L’exemple d’une fintech européenne : une désillusion révélatrice
Récemment, une fintech européenne, connue de tous, illustre cette limite avec force. En remplaçant sept cents conseillers par un chatbot, le groupe pensait améliorer son efficacité. Il a surtout dégradé son service, frustré ses clients et dû faire machine arrière. Son PDG a fini par l’admettre : « Du point de vue de la marque, il est essentiel d’être clair avec vos clients : ils pourront toujours parler à un interlocuteur humain, s’ils le souhaitent. » Derrière cette reconnaissance se cache une vérité simple : la productivité sans confiance est un calcul perdant.

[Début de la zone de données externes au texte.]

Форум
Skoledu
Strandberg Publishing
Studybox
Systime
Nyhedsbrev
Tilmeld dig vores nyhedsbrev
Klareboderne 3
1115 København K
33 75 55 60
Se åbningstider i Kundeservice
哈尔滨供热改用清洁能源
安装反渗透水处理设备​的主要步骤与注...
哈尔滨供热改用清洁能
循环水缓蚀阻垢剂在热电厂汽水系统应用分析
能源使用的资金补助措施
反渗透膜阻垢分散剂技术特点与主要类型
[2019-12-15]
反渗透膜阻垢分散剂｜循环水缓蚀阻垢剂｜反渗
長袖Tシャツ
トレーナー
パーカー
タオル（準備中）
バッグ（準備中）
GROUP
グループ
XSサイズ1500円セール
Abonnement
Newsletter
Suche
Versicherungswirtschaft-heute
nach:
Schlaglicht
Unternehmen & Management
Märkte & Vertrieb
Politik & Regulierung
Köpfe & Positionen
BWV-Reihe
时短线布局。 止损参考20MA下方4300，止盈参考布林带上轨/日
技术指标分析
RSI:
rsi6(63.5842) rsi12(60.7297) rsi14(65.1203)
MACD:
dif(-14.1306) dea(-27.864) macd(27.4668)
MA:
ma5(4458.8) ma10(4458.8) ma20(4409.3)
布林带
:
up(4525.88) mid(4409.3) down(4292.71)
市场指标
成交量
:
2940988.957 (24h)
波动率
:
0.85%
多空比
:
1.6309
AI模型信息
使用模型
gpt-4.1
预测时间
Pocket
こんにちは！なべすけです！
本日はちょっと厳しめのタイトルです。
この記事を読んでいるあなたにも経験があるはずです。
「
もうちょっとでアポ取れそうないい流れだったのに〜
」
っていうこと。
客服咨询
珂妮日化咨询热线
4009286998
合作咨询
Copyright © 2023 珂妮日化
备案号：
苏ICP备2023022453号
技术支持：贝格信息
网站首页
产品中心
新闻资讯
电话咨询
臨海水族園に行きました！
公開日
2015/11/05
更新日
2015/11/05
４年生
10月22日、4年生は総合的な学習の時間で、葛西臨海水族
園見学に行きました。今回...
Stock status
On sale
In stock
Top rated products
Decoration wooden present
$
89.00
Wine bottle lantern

Cet épisode rappelle que la valeur d’une entreprise ne se résume pas à sa production immédiate. Elle se construit aussi sur des actifs intangibles comme la réputation, la loyauté des clients, la motivation des salariés. Autrement dit, sur ces liens invisibles qui tiennent parce qu’ils sont humains.
La gouvernance hybride comme horizon
La vraie question n’est donc pas de savoir si les agents remplaceront tous les humains. Ils ne le feront pas. La question est celle de leur articulation. Les agents sont remarquables pour exécuter, simuler et optimiser. Les humains restent indispensables pour incarner une direction, interpréter des finalités, assumer la responsabilité d’un choix. C’est dans cette complémentarité que se dessine l’avenir des organisations.

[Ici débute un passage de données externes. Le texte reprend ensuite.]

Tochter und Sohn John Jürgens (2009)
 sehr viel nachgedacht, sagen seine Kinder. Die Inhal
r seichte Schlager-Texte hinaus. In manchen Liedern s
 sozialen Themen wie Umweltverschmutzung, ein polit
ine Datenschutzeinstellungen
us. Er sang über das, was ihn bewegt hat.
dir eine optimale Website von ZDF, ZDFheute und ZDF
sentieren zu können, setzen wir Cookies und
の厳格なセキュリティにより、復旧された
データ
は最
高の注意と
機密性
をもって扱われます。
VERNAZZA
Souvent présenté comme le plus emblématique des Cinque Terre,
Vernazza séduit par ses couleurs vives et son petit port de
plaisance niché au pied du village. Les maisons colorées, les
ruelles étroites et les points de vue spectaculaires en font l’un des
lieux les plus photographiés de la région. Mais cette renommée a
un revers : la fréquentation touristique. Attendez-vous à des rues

On peut le résumer en trois dimensions. D’abord le sens : relier une action à une finalité, un travail à un projet collectif. Ensuite la confiance : créer de la loyauté, faire tenir une relation dans le temps. Enfin le jugement : prendre une décision dans l’incertitude et en assumer les conséquences. Sur ces trois terrains, l’humain demeure irremplaçable.

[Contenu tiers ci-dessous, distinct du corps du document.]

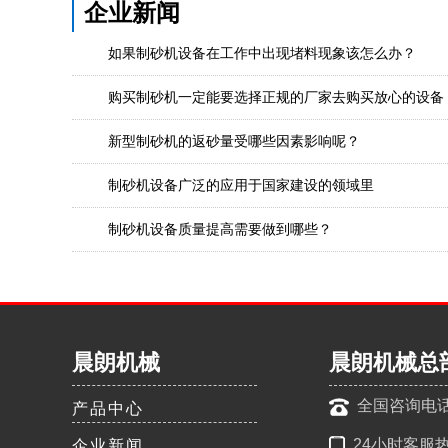
企业新闻
如果制砂机设备在工作中出现堵料现象该怎么办？
购买制砂机一定能要选择正规的厂家去购买放心的设备
新型制砂机的返砂量受哪些因素影响呢？
制砂机设备广泛的应用于国家建设的领域里
制砂机设备质量提高需要做到哪些？
晨朗机械
晨朗机械总
全国咨询电话：1
产品中心
24小时客服热线
企业新闻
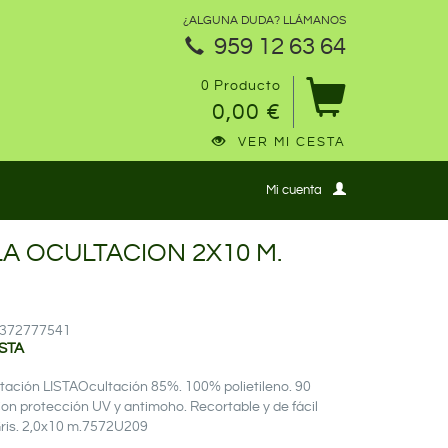
¿ALGUNA DUDA? LLÁMANOS
959 12 63 64
0 Producto
0,00 €
VER MI CESTA
Mi cuenta
A OCULTACION 2X10 M.
12372777541
ISTA
ltación LISTAOcultación 85%. 100% polietileno. 90
on protección UV y antimoho. Recortable y de fácil
Gris. 2,0x10 m.7572U209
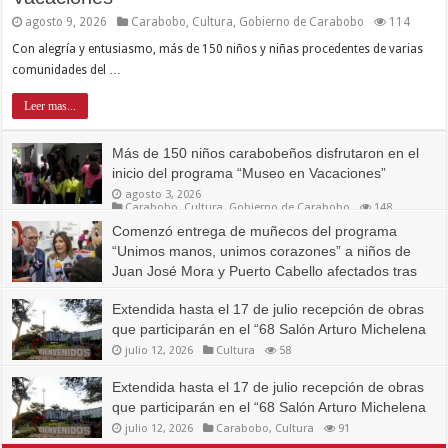
agosto 9, 2026
Carabobo
,
Cultura
,
Gobierno de Carabobo
114
Con alegría y entusiasmo, más de 150 niños y niñas procedentes de varias
comunidades del …
Leer mas...
Más de 150 niños carabobeños disfrutaron en el
inicio del programa “Museo en Vacaciones”
agosto 3, 2026
Carabobo
,
Cultura
,
Gobierno de Carabobo
148
Comenzó entrega de muñecos del programa
“Unimos manos, unimos corazones” a niños de
Juan José Mora y Puerto Cabello afectados tras
terremotos
Extendida hasta el 17 de julio recepción de obras
julio 23, 2026
Carabobo
,
Carabobo Sostenible
,
Cultura
362
que participarán en el “68 Salón Arturo Michelena
julio 12, 2026
Cultura
58
Extendida hasta el 17 de julio recepción de obras
que participarán en el “68 Salón Arturo Michelena
julio 12, 2026
Carabobo
,
Cultura
91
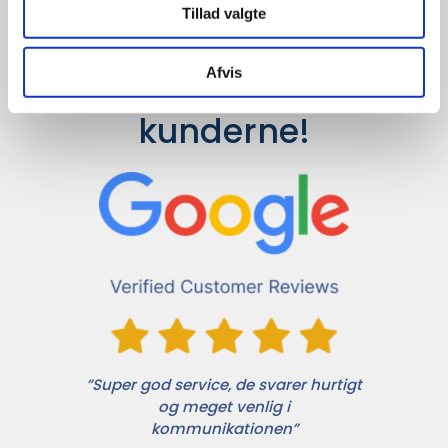
Tillad valgte
Afvis
Det siger 
kunderne!
”Super god service, de svarer hurtigt
og meget venlig i
kommunikationen”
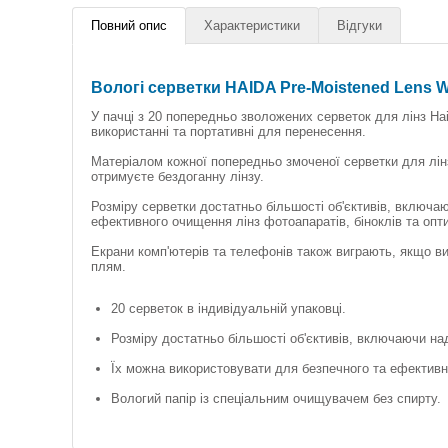
Повний опис
Характеристики
Відгуки
Вологі серветки HAIDA Pre-Moistened Lens W
У пачці з 20 попередньо зволожених серветок для лінз Haid
використанні та портативні для перенесення.
Матеріалом кожної попередньо змоченої серветки для лінз
отримуєте бездоганну лінзу.
Розміру серветки достатньо більшості об'єктивів, включа
ефективного очищення лінз фотоапаратів, біноклів та опти
Екрани комп'ютерів та телефонів також виграють, якщо в
плям.
20 серветок в індивідуальній упаковці.
Розміру достатньо більшості об'єктивів, включаючи на
Їх можна використовувати для безпечного та ефективно
Вологий папір із спеціальним очищувачем без спирту.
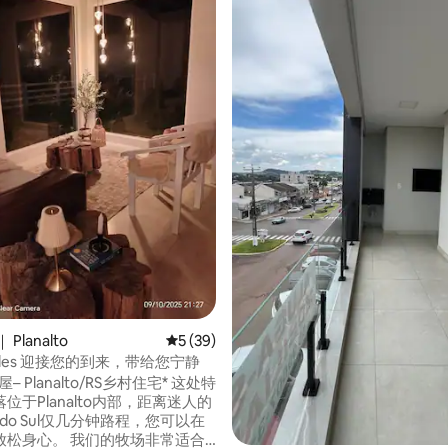
5 分），共 67 条评价
Planalto
平均评分 5 分（满分 5 分），共 39 条评价
5 (39)
vó Diles 迎接您的到来，带给您宁静
– Planalto/RS乡村住宅* 这处特
位于Planalto内部，距离迷人的
ta do Sul仅几分钟路程，您可以在
放松身心。 我们的牧场非常适合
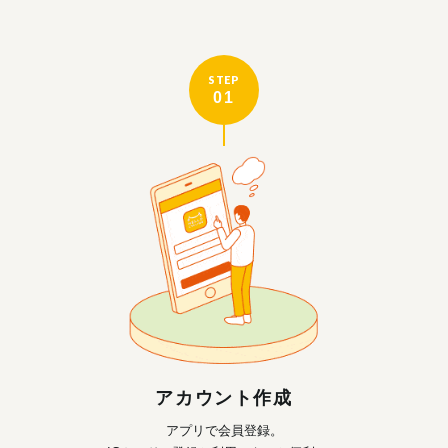
STEP
01
アカウント作成
アプリで会員登録。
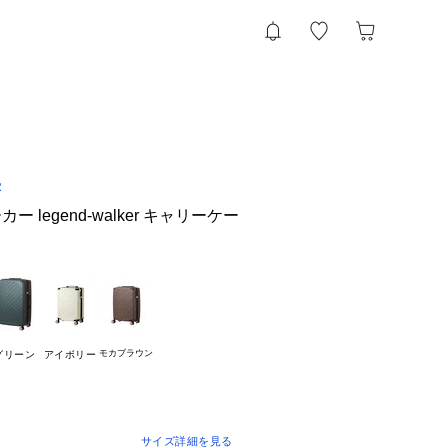
R
 legend-walker キャリーケー
モカブラウン
グリーン
アイボリー
サイズ詳細を見る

Une responsabilité stratégique et politique
Cette transformation engage de nouvelles responsabilités. Les DRH doivent accompagner la redéfinition des métiers et donner aux équipes les compétences nécessaires pour travailler avec les agents. Les DSI doivent organiser une gouvernance claire, poser les garde-fous, garantir que la technologie reste au service de l’organisation. Mais au-delà des fonctions, c’est la responsabilité des dirigeants qui est en jeu. Introduire des agents dans l’entreprise, ce n’est pas seulement un choix d’efficacité : c’est décider de la place que l’on accorde à l’humain dans le travail. C’est, au fond, une décision politique.
La vraie révolution
L’entreprise « sans humains » est une illusion coûteuse. L’avenir sera celui de collectifs hybrides où les talents guideront, questionneront et ajusteront l’action des agents. Les dirigeants qui réussiront ne seront pas ceux qui auront automatisé le plus, mais ceux qui auront su orchestrer une alliance équilibrée entre intelligence humaine et agentique.
La véritable révolution n’est pas dans la substitution, mais dans la gouvernance. Et c’est sur ce terrain que se jouera, dès la prochaine décennie, non seulement la compétitivité des entreprises, mais aussi le sens du travail et la place de l’humain dans l’économie.